Женька не верила своим ушам.
— Вы вообще соображаете, Вадим Альбертович?! Вы что, предлагаете мне подстроить несчастный случай с Андреем и доложить об этом вам?!
— Умница! Все схватываете на лету. Конечно! В том-то и дело — мы не побоимся сами признаться в том, что с нашими героями творится нечто загадочное. Мы начнем журналистское расследование — я уже позвонил Анжеле и вызвал ее на двенадцать часов. Так что теперь мы все будем ждать вашего сигнала.
— Да не будет никакого сигнала!
— Евгения! Приказ об увольнении лежит у меня на столе! Если вы немедленно не прекратите капризничать…
— А я возьму и сама уволюсь! И собаку вам не отдам, вы ее только испортите.
— Что?!
— Что слышали. Совсем с ума посходили в своей Москве. Я иду работать, Вадим Альбертович. Статью я напишу и, если вы меня уволите, отнесу ее в «Дрюч». А еще наябедничаю Шамановичу, что это вы ему падение подстроили, и он на вас лично порчу наведет, вот! До свидания!
Женька нажала отбой и ошеломленно посмотрела на умолкнувшую трубку.
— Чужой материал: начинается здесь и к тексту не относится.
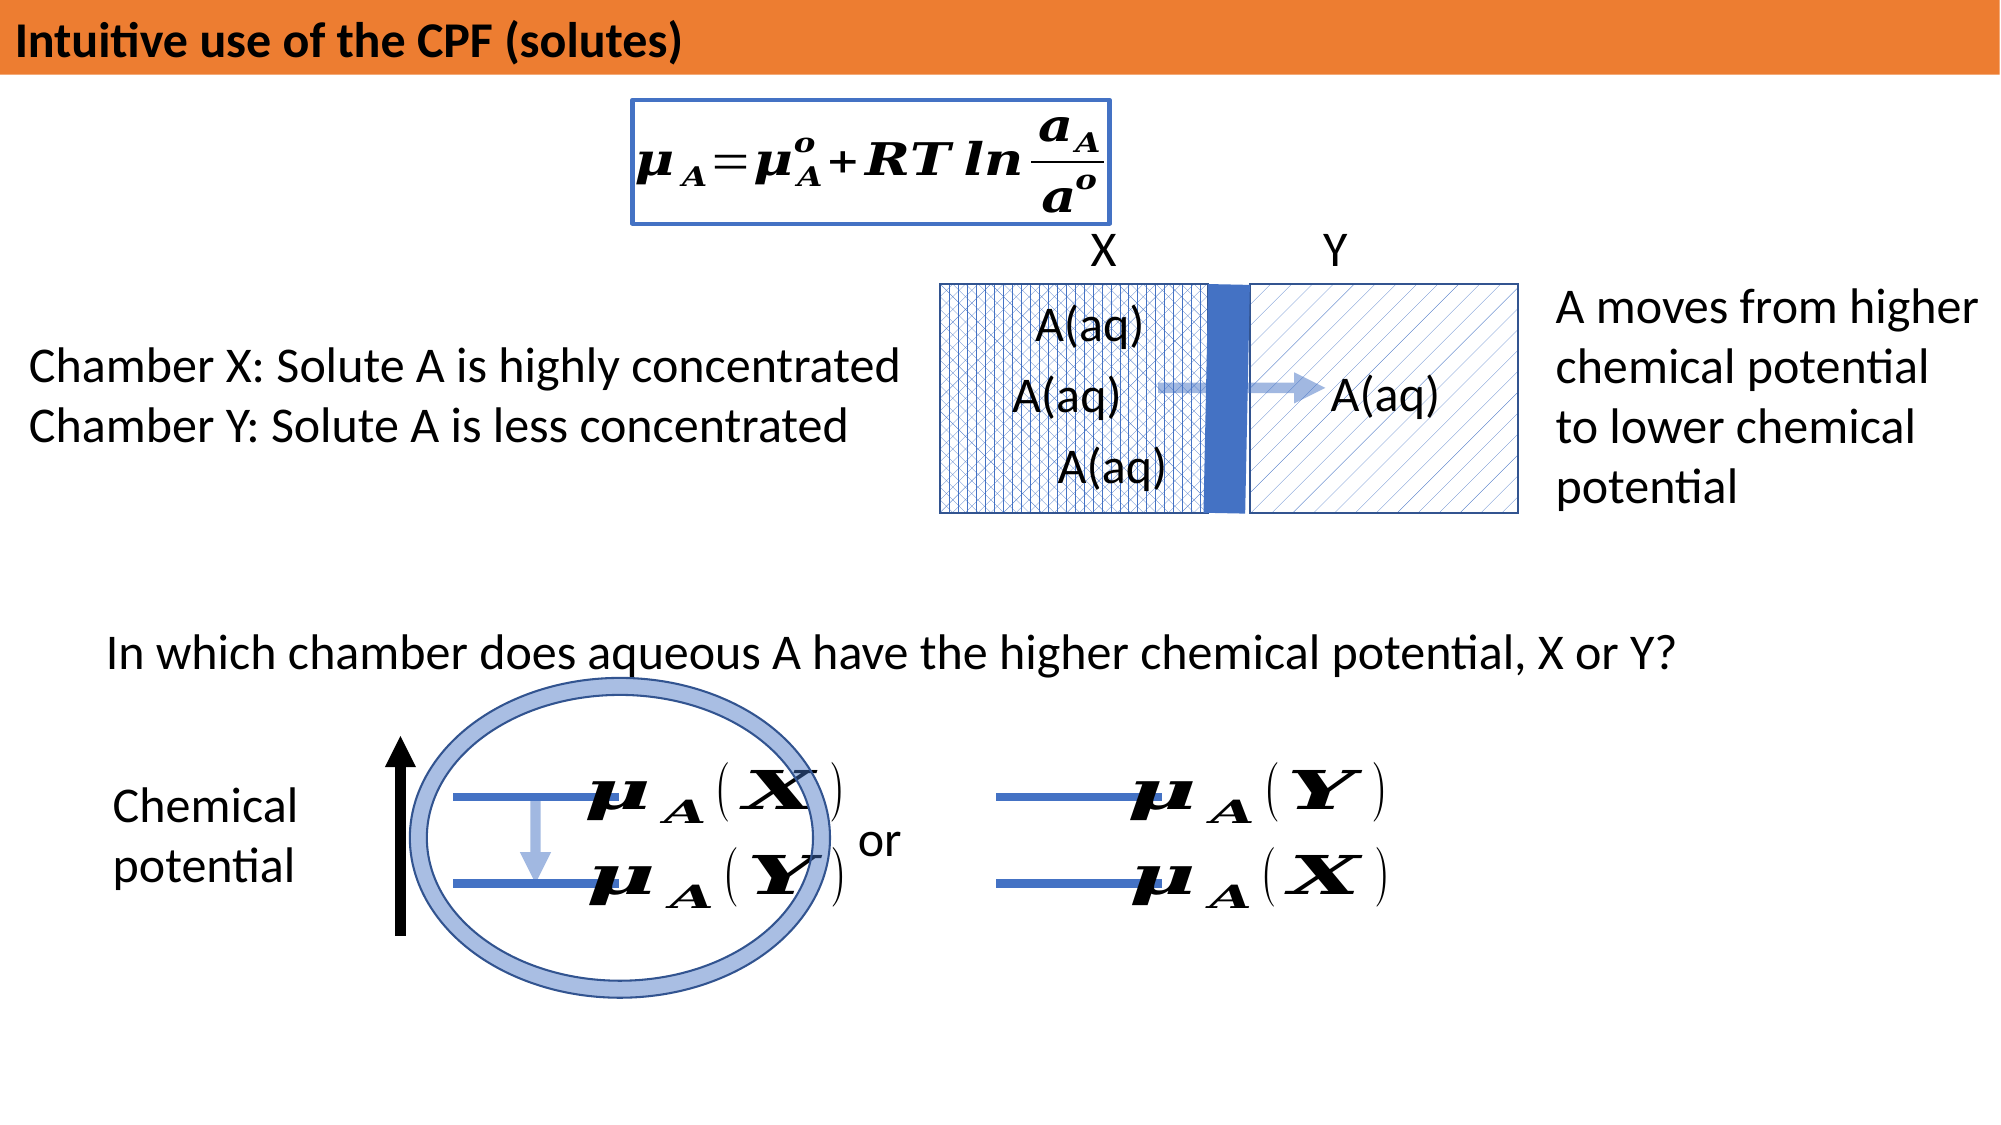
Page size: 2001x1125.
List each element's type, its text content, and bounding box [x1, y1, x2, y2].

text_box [940, 208, 1519, 514]
text_box Intuitive use of the CPF (solutes) [0, 0, 2000, 75]
text_box Chamber X: Solute A is highly concentrated Chamber Y: Solute A is less concentrated [14, 324, 932, 460]
text_box A moves from higher chemical potential to lower chemical potential [1540, 266, 1996, 521]
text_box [91, 611, 1858, 998]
Что это с ней? Как она могла таким тоном разговаривать с самим Вадимом Альбертовичем Лабудько?..
Женька посмотрела в окно. Потом на телефон. Потом на сиротливо белеющий на тумбочке блокнот.
Ну, и что ты теряешь, уволившись от Вадика? Изумительную должность «подай-принеси-пшла вон»? Привилегию возить Матильду к ветеринару? Сомнительное счастье встречаться на летучках с Анжелой Мессер, она же Анька Ножикова? Возможность слушать галиматью о порче, влияющей на объем продаж?
Женька стукнула кулаком по подоконнику. Андрей Долгачев, успешный хирург, бросает практику в сытой и благополучной Москве, уезжает в дыру по имени Караул и становится ветеринаром. Предложи такое Вадику или даже Кононыхину — их удар хватит. Но зато Андрея на пятьдесят верст вокруг все знают в лицо и по имени, считают надежным мужиком, уважают и любят его. Он заслуживает их уважения — и он здесь счастлив, хотя у него нет компьютера, телефона и ванны-джакузи. А у Женьки Семицветовой все это есть — но вместо счастья только спрятанный на антресолях резиновый вибратор да звенящее одиночество по вечерам. Спрашивается — о чем она жалеет?
Внутренний голос невинно поинтересовался, а чем именно Евгения Васильевна планирует осчастливить провинцию? Пламенными статьями в местной малотиражке? Женька огрызнулась на внутренний голос и решительно направилась вниз.